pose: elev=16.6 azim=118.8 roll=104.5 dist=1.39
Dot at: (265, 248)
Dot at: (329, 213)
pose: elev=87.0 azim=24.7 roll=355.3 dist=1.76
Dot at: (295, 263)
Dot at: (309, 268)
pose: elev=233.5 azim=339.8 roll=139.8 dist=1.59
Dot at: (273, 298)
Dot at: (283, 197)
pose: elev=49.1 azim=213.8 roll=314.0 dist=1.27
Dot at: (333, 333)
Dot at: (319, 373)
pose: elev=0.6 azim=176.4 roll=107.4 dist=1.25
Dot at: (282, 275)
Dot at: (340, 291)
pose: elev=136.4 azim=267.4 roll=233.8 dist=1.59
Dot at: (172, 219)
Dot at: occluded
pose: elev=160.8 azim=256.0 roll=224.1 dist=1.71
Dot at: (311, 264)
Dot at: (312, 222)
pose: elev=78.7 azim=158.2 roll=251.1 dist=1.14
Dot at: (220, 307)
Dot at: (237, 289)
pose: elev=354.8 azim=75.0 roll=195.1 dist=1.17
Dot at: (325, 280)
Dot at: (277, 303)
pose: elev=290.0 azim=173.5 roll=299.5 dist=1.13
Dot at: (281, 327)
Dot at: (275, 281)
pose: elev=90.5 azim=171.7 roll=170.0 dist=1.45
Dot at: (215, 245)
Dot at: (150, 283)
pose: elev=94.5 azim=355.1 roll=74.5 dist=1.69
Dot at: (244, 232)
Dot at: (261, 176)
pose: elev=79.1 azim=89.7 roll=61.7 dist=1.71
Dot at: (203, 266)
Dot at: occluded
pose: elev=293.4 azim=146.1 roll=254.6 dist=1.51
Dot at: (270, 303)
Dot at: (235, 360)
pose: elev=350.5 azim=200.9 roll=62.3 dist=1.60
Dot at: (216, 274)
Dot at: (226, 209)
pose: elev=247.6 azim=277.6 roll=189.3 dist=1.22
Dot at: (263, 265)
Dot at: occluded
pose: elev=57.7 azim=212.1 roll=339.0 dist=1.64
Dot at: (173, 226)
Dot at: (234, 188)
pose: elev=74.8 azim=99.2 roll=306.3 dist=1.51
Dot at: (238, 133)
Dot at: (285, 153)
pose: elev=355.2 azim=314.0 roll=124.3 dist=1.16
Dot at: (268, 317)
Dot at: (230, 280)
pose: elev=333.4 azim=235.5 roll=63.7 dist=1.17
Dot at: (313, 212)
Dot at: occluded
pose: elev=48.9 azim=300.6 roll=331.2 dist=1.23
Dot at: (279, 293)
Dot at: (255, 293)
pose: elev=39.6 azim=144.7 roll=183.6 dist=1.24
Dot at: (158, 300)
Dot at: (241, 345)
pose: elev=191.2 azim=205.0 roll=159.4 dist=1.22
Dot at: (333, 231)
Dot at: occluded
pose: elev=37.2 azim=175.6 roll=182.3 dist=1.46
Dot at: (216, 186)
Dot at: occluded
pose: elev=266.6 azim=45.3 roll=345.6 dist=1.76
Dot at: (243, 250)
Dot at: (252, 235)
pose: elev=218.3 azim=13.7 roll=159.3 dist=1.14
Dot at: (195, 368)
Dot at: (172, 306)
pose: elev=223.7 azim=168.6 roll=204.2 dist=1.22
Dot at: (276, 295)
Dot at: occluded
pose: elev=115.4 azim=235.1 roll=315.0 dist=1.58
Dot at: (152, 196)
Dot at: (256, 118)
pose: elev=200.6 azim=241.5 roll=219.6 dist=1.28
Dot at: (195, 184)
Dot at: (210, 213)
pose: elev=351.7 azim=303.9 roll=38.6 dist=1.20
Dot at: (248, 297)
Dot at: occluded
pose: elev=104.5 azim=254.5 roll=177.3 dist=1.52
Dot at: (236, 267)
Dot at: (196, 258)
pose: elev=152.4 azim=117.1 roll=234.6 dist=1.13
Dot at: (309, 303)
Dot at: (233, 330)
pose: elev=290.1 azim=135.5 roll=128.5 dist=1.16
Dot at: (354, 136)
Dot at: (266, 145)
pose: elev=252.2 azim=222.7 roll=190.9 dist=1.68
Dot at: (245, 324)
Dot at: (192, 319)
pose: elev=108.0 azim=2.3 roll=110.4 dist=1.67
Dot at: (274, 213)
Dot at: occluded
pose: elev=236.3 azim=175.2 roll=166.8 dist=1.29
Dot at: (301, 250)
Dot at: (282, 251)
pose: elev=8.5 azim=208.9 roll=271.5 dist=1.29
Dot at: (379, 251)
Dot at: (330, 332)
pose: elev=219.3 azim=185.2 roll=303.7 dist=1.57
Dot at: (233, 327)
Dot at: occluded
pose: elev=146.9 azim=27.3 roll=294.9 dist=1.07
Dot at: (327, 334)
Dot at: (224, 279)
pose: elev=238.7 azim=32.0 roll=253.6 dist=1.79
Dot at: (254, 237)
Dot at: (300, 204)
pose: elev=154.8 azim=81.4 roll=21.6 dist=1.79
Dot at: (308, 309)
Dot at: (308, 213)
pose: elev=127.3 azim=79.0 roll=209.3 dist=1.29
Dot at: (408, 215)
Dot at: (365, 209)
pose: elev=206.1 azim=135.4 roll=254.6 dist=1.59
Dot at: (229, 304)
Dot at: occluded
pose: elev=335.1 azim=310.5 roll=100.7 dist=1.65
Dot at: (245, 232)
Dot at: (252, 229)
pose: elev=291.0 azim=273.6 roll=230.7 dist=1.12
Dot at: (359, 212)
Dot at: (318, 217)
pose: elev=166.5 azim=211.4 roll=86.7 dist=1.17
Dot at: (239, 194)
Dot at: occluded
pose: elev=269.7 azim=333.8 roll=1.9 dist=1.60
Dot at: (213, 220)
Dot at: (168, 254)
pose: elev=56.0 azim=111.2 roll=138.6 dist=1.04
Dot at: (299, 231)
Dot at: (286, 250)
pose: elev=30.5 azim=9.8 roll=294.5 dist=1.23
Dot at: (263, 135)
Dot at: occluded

## Goal:
Put every line above into a numbered list, leaving out any blank lines.

## Answer to this problem:
1. pose: elev=16.6 azim=118.8 roll=104.5 dist=1.39
2. Dot at: (265, 248)
3. Dot at: (329, 213)
4. pose: elev=87.0 azim=24.7 roll=355.3 dist=1.76
5. Dot at: (295, 263)
6. Dot at: (309, 268)
7. pose: elev=233.5 azim=339.8 roll=139.8 dist=1.59
8. Dot at: (273, 298)
9. Dot at: (283, 197)
10. pose: elev=49.1 azim=213.8 roll=314.0 dist=1.27
11. Dot at: (333, 333)
12. Dot at: (319, 373)
13. pose: elev=0.6 azim=176.4 roll=107.4 dist=1.25
14. Dot at: (282, 275)
15. Dot at: (340, 291)
16. pose: elev=136.4 azim=267.4 roll=233.8 dist=1.59
17. Dot at: (172, 219)
18. Dot at: occluded
19. pose: elev=160.8 azim=256.0 roll=224.1 dist=1.71
20. Dot at: (311, 264)
21. Dot at: (312, 222)
22. pose: elev=78.7 azim=158.2 roll=251.1 dist=1.14
23. Dot at: (220, 307)
24. Dot at: (237, 289)
25. pose: elev=354.8 azim=75.0 roll=195.1 dist=1.17
26. Dot at: (325, 280)
27. Dot at: (277, 303)
28. pose: elev=290.0 azim=173.5 roll=299.5 dist=1.13
29. Dot at: (281, 327)
30. Dot at: (275, 281)
31. pose: elev=90.5 azim=171.7 roll=170.0 dist=1.45
32. Dot at: (215, 245)
33. Dot at: (150, 283)
34. pose: elev=94.5 azim=355.1 roll=74.5 dist=1.69
35. Dot at: (244, 232)
36. Dot at: (261, 176)
37. pose: elev=79.1 azim=89.7 roll=61.7 dist=1.71
38. Dot at: (203, 266)
39. Dot at: occluded
40. pose: elev=293.4 azim=146.1 roll=254.6 dist=1.51
41. Dot at: (270, 303)
42. Dot at: (235, 360)
43. pose: elev=350.5 azim=200.9 roll=62.3 dist=1.60
44. Dot at: (216, 274)
45. Dot at: (226, 209)
46. pose: elev=247.6 azim=277.6 roll=189.3 dist=1.22
47. Dot at: (263, 265)
48. Dot at: occluded
49. pose: elev=57.7 azim=212.1 roll=339.0 dist=1.64
50. Dot at: (173, 226)
51. Dot at: (234, 188)
52. pose: elev=74.8 azim=99.2 roll=306.3 dist=1.51
53. Dot at: (238, 133)
54. Dot at: (285, 153)
55. pose: elev=355.2 azim=314.0 roll=124.3 dist=1.16
56. Dot at: (268, 317)
57. Dot at: (230, 280)
58. pose: elev=333.4 azim=235.5 roll=63.7 dist=1.17
59. Dot at: (313, 212)
60. Dot at: occluded
61. pose: elev=48.9 azim=300.6 roll=331.2 dist=1.23
62. Dot at: (279, 293)
63. Dot at: (255, 293)
64. pose: elev=39.6 azim=144.7 roll=183.6 dist=1.24
65. Dot at: (158, 300)
66. Dot at: (241, 345)
67. pose: elev=191.2 azim=205.0 roll=159.4 dist=1.22
68. Dot at: (333, 231)
69. Dot at: occluded
70. pose: elev=37.2 azim=175.6 roll=182.3 dist=1.46
71. Dot at: (216, 186)
72. Dot at: occluded
73. pose: elev=266.6 azim=45.3 roll=345.6 dist=1.76
74. Dot at: (243, 250)
75. Dot at: (252, 235)
76. pose: elev=218.3 azim=13.7 roll=159.3 dist=1.14
77. Dot at: (195, 368)
78. Dot at: (172, 306)
79. pose: elev=223.7 azim=168.6 roll=204.2 dist=1.22
80. Dot at: (276, 295)
81. Dot at: occluded
82. pose: elev=115.4 azim=235.1 roll=315.0 dist=1.58
83. Dot at: (152, 196)
84. Dot at: (256, 118)
85. pose: elev=200.6 azim=241.5 roll=219.6 dist=1.28
86. Dot at: (195, 184)
87. Dot at: (210, 213)
88. pose: elev=351.7 azim=303.9 roll=38.6 dist=1.20
89. Dot at: (248, 297)
90. Dot at: occluded
91. pose: elev=104.5 azim=254.5 roll=177.3 dist=1.52
92. Dot at: (236, 267)
93. Dot at: (196, 258)
94. pose: elev=152.4 azim=117.1 roll=234.6 dist=1.13
95. Dot at: (309, 303)
96. Dot at: (233, 330)
97. pose: elev=290.1 azim=135.5 roll=128.5 dist=1.16
98. Dot at: (354, 136)
99. Dot at: (266, 145)
100. pose: elev=252.2 azim=222.7 roll=190.9 dist=1.68
101. Dot at: (245, 324)
102. Dot at: (192, 319)
103. pose: elev=108.0 azim=2.3 roll=110.4 dist=1.67
104. Dot at: (274, 213)
105. Dot at: occluded
106. pose: elev=236.3 azim=175.2 roll=166.8 dist=1.29
107. Dot at: (301, 250)
108. Dot at: (282, 251)
109. pose: elev=8.5 azim=208.9 roll=271.5 dist=1.29
110. Dot at: (379, 251)
111. Dot at: (330, 332)
112. pose: elev=219.3 azim=185.2 roll=303.7 dist=1.57
113. Dot at: (233, 327)
114. Dot at: occluded
115. pose: elev=146.9 azim=27.3 roll=294.9 dist=1.07
116. Dot at: (327, 334)
117. Dot at: (224, 279)
118. pose: elev=238.7 azim=32.0 roll=253.6 dist=1.79
119. Dot at: (254, 237)
120. Dot at: (300, 204)
121. pose: elev=154.8 azim=81.4 roll=21.6 dist=1.79
122. Dot at: (308, 309)
123. Dot at: (308, 213)
124. pose: elev=127.3 azim=79.0 roll=209.3 dist=1.29
125. Dot at: (408, 215)
126. Dot at: (365, 209)
127. pose: elev=206.1 azim=135.4 roll=254.6 dist=1.59
128. Dot at: (229, 304)
129. Dot at: occluded
130. pose: elev=335.1 azim=310.5 roll=100.7 dist=1.65
131. Dot at: (245, 232)
132. Dot at: (252, 229)
133. pose: elev=291.0 azim=273.6 roll=230.7 dist=1.12
134. Dot at: (359, 212)
135. Dot at: (318, 217)
136. pose: elev=166.5 azim=211.4 roll=86.7 dist=1.17
137. Dot at: (239, 194)
138. Dot at: occluded
139. pose: elev=269.7 azim=333.8 roll=1.9 dist=1.60
140. Dot at: (213, 220)
141. Dot at: (168, 254)
142. pose: elev=56.0 azim=111.2 roll=138.6 dist=1.04
143. Dot at: (299, 231)
144. Dot at: (286, 250)
145. pose: elev=30.5 azim=9.8 roll=294.5 dist=1.23
146. Dot at: (263, 135)
147. Dot at: occluded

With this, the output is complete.